Ellen F. Eaton, MD, MSPH, assistant professor of infectious diseases, and colleagues said the tool could allow hospitals to focus inpatient resources on patients who are at greatest risk for ongoing drug use, saving money and creating additional space.

“There are limited, conflicting data as to if and when outpatient care is appropriate for [persons who inject drugs (PWID)] needing prolonged IV antibiotics due to concerns that PWID may use their central access to inject opioids, home health agencies and/or pharmacies are unwilling to provide IV antibiotics to PWID, and lack of resources,” Eaton and colleagues wrote.

“A nine-point risk assessment for PWID requiring intravenous antibiotics may allow health systems to focus resources on those at greatest risk of ongoing [intravenous drug use (IVDU)] without compromising the care of others,” they added.

At UAB Hospital, Eaton and colleagues implemented the Intravenous Antibiotics and Addiction Team (IVAT) and the nine-point risk assessment to determine a patient’s risk for ongoing IVDU while receiving antibiotics, regardless of the drug they are abusing. They assessed patients based on nine factors: cravings, home environment, dual psychiatric diagnoses, history of overdose, relapse, trauma, use of multiple drugs, family history of addiction and willingness to change.

According to the study, low-risk patients — those scoring 1 to 3 on the assessment — were discharged with outpatient antibiotics and participated in outpatient addiction care. Medium-risk patients (score of 4-6) and high-risk patients (7-9) remained as inpatients and were offered group therapy, opioid agonist therapy and assessed for discharge readiness. Eaton and colleagues extended the data collection 14 months following implementation to increase sample size.

Pre-IVAT, the researchers analyzed the electronic patient database for inpatient admissions (n = 37) in which intravenous antibiotics were received for 14 days or longer.
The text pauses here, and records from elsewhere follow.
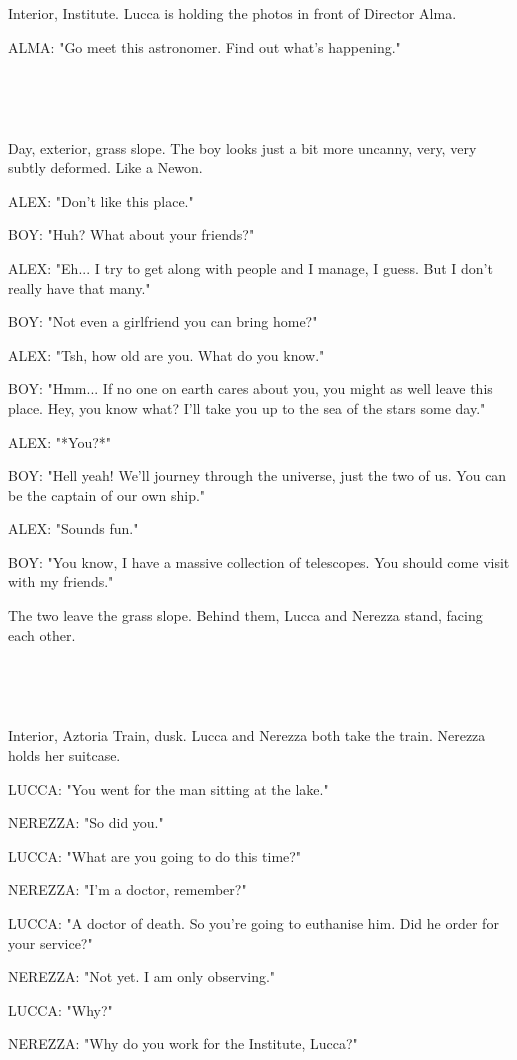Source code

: \documentclass[11pt]{article}
\begin{document}
\ 

\ 

Interior, Institute.
Lucca is holding the photos in front of Director Alma. 

ALMA: "Go meet this astronomer.
Find out what's happening."

\ 

\ 

Day, exterior, grass slope. 
The boy looks just a bit more uncanny, very, very subtly deformed.
Like a Newon.

ALEX: "Don't like this place."

BOY: "Huh? What about your friends?"

ALEX: "Eh... I try to get along with people and I manage, I guess.
But I don't really have that many."

BOY: "Not even a girlfriend you can bring home?"

ALEX: "Tsh, how old are you. 
What do you know."

BOY: "Hmm... If no one on earth cares about you, you might as well leave this place.
Hey, you know what? 
I'll take you up to the sea of the stars some day."

ALEX: "*You?*"

BOY: "Hell yeah!
We'll journey through the universe, just the two of us.
You can be the captain of our own ship."

ALEX: "Sounds fun."

BOY: "You know, I have a massive collection of telescopes.
You should come visit with my friends."

The two leave the grass slope.
Behind them, Lucca and Nerezza stand, facing each other.

\ 

\ 

Interior, Aztoria Train, dusk.
Lucca and Nerezza both take the train.
Nerezza holds her suitcase.

LUCCA: "You went for the man sitting at the lake."

NEREZZA: "So did you."

LUCCA: "What are you going to do this time?"

NEREZZA: "I'm a doctor, remember?"

LUCCA: "A doctor of death.
So you're going to euthanise him. 
Did he order for your service?"

NEREZZA: "Not yet. I am only observing."

LUCCA: "Why?"

NEREZZA: "Why do you work for the Institute, Lucca?"
\end{document}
Patients were included if they disclosed or had documented history of IVUD. Post-IVAT, they included patients who were referred for IVAT consultation based on clinical suspicion for IVDU — a total of 100 patients with 111 admissions.

Eaton and colleagues reported that the IVAT intervention reduced costs by 33%, reduced hospital length of stay without increasing 30-day readmissions and created capacity for 333 additional patients. Overall, they found that costs across all services declined with IVAT. Direct costs increased from $922 to $1,182 per admission per day — not surprising, Eaton and colleagues said, because the shorter length of stay in the post-IVAT period was accompanied by an increased cost per day, with a greater number of necessary services occurring in that initial period.

“The results are intuitive and reassuring: providing outpatient care for PWID at low risk for continued IVUD reduces length of stay and hospital costs,” they concluded. “Transitioning these patients safely to outpatient care allows the health systems to prioritize care for those PWID at great risk for ongoing IVDU who will require resource-intensive admissions, including IV antibiotics.” – by Caitlyn Stulpin

Disclosures: The authors report no relevant financial disclosures.